PROBLEM DESCRIPTION ::
A single figure is required: the number of lines below in which the word "rule" occurs.

INFORMATION ::

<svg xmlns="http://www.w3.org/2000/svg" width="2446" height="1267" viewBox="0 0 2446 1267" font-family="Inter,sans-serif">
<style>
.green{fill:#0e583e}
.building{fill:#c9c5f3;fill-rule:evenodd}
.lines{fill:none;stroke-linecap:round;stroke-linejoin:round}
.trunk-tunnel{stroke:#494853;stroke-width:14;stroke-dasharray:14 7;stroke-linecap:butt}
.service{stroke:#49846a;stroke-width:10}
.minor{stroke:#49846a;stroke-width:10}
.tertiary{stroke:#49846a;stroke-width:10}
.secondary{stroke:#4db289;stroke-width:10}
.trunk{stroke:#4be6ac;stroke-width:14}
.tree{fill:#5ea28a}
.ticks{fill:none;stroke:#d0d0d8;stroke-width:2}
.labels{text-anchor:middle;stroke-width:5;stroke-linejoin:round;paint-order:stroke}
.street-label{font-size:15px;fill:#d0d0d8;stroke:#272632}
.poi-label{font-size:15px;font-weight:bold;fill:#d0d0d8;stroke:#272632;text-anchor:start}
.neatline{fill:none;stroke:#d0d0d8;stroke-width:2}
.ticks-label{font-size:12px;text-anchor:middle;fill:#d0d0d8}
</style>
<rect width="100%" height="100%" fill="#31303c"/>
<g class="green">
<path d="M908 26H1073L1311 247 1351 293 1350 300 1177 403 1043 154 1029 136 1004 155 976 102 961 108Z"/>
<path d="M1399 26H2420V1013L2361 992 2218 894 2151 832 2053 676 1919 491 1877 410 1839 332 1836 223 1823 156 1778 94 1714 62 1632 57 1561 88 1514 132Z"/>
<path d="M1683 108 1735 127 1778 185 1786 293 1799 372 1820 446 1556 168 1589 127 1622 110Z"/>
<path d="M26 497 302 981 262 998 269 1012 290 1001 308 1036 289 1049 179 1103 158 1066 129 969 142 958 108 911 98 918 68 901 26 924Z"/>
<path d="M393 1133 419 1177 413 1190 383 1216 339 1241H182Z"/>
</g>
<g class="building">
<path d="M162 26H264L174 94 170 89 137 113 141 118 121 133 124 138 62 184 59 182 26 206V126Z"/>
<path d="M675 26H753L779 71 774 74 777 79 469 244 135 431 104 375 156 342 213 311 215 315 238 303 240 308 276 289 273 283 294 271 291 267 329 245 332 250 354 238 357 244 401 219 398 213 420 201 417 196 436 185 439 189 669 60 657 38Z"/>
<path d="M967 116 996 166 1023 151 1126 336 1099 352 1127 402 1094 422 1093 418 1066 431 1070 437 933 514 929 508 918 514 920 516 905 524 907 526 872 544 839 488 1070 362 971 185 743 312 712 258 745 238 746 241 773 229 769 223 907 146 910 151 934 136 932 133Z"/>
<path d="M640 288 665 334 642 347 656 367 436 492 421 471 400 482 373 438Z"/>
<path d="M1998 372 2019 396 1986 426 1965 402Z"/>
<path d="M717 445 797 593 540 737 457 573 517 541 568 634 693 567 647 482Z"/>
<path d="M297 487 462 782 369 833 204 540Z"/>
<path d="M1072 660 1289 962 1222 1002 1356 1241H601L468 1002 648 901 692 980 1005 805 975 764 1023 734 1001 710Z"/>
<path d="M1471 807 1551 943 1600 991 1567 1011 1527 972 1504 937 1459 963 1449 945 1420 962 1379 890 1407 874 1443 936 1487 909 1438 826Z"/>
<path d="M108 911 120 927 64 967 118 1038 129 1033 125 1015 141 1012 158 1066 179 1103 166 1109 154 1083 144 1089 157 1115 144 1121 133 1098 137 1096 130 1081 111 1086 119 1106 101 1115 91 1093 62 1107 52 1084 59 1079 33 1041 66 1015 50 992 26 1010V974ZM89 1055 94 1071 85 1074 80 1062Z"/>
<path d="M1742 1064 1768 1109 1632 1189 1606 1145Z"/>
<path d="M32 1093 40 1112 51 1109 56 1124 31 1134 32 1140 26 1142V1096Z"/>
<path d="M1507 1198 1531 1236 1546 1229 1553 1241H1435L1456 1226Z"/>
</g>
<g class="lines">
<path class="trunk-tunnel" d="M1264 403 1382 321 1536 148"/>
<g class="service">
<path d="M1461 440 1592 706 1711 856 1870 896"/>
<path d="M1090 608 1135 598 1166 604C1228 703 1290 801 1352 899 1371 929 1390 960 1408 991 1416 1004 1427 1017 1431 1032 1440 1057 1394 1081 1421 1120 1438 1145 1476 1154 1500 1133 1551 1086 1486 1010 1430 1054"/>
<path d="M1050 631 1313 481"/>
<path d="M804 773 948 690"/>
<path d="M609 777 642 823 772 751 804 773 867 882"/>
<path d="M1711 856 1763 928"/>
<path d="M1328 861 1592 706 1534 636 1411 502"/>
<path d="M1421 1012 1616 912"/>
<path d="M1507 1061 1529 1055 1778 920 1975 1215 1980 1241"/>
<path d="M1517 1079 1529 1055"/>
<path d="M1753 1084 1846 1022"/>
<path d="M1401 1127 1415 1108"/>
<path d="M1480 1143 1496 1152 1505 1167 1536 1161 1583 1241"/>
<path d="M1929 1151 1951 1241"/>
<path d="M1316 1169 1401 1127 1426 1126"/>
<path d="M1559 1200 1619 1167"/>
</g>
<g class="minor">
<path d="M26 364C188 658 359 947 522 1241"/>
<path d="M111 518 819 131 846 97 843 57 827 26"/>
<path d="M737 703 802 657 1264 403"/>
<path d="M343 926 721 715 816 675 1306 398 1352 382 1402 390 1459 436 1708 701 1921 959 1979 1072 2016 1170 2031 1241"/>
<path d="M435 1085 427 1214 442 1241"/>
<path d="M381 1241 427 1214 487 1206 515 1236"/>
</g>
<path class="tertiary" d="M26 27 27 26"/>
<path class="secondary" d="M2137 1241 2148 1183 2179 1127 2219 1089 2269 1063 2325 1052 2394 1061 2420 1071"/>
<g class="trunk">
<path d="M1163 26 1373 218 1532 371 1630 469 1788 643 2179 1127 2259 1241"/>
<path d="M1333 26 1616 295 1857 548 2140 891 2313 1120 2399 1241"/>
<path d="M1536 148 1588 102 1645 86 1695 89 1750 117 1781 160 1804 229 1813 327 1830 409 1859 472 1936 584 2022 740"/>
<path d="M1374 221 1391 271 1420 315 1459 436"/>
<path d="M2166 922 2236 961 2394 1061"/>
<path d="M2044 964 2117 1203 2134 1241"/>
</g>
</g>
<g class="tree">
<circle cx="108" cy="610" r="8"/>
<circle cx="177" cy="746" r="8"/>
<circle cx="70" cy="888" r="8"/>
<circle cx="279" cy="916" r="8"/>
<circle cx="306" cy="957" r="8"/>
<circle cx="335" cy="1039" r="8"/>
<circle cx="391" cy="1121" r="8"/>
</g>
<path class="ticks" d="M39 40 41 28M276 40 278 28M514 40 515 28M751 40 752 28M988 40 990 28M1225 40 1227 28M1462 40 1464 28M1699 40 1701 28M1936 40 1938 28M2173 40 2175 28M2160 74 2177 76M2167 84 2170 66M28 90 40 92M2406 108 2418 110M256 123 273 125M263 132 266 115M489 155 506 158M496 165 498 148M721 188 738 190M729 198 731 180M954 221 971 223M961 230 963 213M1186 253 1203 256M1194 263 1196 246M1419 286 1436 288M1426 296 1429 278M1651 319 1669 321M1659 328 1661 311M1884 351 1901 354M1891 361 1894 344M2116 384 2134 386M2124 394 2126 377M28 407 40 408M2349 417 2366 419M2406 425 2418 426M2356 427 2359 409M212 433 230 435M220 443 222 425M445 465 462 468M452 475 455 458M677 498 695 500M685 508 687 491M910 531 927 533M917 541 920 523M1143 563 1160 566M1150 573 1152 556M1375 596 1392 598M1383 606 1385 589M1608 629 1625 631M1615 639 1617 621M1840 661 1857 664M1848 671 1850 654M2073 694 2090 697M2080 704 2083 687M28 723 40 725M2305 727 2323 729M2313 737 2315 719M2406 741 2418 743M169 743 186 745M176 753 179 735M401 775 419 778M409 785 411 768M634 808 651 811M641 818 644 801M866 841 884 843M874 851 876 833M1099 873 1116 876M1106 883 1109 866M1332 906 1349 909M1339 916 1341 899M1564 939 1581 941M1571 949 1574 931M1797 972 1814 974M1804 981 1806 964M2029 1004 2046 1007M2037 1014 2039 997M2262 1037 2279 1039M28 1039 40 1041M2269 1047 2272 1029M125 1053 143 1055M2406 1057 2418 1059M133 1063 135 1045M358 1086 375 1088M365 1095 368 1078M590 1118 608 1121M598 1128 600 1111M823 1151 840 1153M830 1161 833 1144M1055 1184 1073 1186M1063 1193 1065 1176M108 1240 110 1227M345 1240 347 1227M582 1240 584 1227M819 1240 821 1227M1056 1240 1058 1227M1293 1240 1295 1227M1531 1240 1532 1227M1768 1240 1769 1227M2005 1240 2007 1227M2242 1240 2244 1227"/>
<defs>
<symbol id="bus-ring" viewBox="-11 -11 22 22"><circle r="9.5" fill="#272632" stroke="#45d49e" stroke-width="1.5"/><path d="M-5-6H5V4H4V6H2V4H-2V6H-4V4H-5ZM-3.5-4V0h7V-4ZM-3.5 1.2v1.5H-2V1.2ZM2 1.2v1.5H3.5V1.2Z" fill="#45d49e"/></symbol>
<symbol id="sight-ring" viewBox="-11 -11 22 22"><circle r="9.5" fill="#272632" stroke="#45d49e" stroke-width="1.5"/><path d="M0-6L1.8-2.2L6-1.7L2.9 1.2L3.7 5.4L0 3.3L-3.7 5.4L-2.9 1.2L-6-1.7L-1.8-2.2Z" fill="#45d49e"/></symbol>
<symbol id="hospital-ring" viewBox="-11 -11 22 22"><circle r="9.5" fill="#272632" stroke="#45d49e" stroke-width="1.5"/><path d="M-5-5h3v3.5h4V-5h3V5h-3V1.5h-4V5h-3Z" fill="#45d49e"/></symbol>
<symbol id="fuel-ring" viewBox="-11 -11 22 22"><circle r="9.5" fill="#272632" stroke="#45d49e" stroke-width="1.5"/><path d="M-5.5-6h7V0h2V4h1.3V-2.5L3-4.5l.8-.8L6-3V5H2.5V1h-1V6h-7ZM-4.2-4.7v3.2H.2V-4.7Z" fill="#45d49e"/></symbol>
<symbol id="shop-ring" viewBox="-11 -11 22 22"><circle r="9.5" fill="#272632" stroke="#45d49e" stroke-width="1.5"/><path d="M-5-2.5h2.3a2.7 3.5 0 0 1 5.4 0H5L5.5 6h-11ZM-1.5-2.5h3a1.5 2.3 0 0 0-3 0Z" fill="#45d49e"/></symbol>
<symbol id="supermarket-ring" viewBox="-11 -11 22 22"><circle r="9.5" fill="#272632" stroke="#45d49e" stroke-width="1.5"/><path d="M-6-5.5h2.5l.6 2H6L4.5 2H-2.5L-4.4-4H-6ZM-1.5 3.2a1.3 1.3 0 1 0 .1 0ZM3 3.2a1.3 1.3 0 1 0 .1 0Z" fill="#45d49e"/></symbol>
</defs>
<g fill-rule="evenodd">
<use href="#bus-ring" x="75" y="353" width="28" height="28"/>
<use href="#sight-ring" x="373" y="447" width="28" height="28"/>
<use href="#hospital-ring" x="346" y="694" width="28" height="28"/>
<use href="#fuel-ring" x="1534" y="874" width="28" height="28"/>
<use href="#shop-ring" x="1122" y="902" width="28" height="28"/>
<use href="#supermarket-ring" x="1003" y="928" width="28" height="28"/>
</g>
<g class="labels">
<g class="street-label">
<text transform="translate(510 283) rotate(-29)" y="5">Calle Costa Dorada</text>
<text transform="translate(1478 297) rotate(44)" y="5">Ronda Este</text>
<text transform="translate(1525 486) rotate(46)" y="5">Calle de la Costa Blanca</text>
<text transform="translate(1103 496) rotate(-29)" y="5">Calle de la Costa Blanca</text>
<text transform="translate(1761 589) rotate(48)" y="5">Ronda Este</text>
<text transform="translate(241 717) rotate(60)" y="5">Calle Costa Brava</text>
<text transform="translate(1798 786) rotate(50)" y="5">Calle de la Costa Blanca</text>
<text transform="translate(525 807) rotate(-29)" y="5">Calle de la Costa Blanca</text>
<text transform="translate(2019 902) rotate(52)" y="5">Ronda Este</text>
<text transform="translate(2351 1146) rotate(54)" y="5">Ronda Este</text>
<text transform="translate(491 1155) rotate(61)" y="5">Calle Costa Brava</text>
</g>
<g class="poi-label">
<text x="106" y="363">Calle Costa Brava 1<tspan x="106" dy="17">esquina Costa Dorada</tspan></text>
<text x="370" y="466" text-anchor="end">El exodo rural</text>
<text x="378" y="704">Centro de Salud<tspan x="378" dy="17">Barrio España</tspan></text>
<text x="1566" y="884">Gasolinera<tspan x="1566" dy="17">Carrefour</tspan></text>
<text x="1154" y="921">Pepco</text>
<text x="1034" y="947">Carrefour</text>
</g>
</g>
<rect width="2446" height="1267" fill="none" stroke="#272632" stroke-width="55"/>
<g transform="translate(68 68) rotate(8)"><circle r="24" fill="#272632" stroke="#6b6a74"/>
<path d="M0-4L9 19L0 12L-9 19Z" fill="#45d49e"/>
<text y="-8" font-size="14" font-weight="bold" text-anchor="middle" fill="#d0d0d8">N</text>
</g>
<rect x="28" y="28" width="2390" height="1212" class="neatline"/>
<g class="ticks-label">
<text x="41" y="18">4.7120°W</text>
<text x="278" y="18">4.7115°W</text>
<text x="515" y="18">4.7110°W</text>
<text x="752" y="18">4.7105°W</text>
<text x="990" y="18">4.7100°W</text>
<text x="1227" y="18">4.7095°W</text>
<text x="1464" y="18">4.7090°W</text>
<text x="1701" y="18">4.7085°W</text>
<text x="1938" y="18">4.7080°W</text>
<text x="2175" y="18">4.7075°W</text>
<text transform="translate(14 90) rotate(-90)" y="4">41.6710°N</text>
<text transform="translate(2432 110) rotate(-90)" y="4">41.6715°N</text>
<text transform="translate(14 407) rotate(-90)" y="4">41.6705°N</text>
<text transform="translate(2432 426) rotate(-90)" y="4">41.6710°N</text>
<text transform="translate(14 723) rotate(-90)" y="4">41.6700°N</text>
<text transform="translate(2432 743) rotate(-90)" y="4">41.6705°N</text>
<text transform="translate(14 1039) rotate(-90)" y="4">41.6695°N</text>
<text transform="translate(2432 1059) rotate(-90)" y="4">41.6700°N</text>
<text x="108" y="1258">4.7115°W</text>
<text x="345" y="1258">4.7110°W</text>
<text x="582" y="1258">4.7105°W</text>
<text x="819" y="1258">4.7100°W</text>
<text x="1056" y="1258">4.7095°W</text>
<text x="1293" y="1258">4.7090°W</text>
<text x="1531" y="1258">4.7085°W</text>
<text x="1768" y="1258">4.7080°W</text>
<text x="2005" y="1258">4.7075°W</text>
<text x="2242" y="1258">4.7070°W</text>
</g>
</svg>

TASK RESULT ::
2